Myths and Legends of the Pacific Northwest

Myths and Legends of the Pacific Northwest

Myths and Legends of the Pacific Northwest

Myths and Legends of the Pacific Northwest

Synopsis

These collected myths and tales of the Indians of the Pacific Northwest - the Klamath, Nez Perce, Tillamook, Modoc, Shastan, Chinook, Flathead, Clatsop, and other tribes - were first published in 1910. Here are their stories concerning the creation of the universe, the theft of fire and daylight, the death and rebirth of salmon, and, especially, the formation of such geographical features as The Dalles, the Columbia River, the Yukon River, and Mounts Shasta, Hood, Rainier, Baker, and Adams.

Excerpt

This entertaining sampler brings together stories from all over Native North America. The majority are from northern California, where the Klamath, Shastan, and Pit Rivers (Atsugewi, Achomawi) still live. Only the Cowlitz, Klickitat, Yakima, and Okanogan are in Washington State, while the Tillamook and Modoc are in Oregon. The Chinook, including the Clatsop, occupied the lower Columbia River, the border between these two states.

Katharine Berry Judson, the compiler, was born in Poughkeepsie, New York, and received a B.A. from Cornell in 1904, before earning a librarianship degree in 1905 and an M.A. in history at the University of Washington in 1911. Between these dates, she was a librarian in Kalispell, Montana, for a year and then head of periodicals for the Seattle Public Library, where she assembled four collections of native stories.

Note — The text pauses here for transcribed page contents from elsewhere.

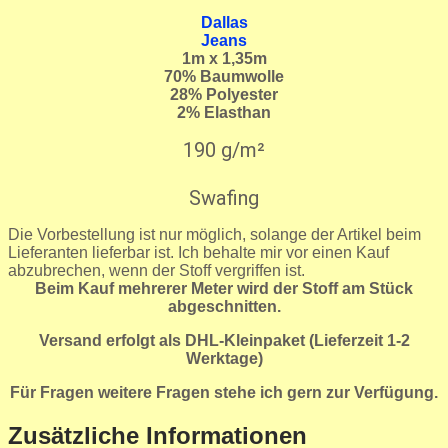
Dallas
Jeans
1m x 1,35m
70
% Baumwolle
28% Polyester
2% Elasthan
190 g/m²
Swafing
Die Vorbestellung ist nur möglich, solange der Artikel beim
Lieferanten lieferbar ist. Ich behalte mir vor einen Kauf
abzubrechen, wenn der Stoff vergriffen ist.
Beim Kauf mehrerer Meter wird der Stoff am Stück
abgeschnitten.
Versand erfolgt als DHL-Kleinpaket (Lieferzeit 1-2
Werktage)
Für Fragen weitere Fragen stehe ich gern zur Verfügung.
Zusätzliche Informationen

As she explains, these stories were collected during her quest to find an "authentic" native version of the story of the bridge of the gods, a stone span across the Columbia that collapsed in punishment for some thwarted love. It is symptomatic of European attitudes toward Native Americans that she did not stop to realize that stone bridges were never a part of local native technology. Similarly, she treats all natives as though they lived in tipis, wore leather clothing, and called their women squaws. Such stereotypes are, of course, derogatory because they deny the complex richness of native life. In particular, photo captions calling attention to grave goods (facing page 77) or blaming the Whitman massacre solely on victimized Cayuse (facing page 103) are no longer acceptable.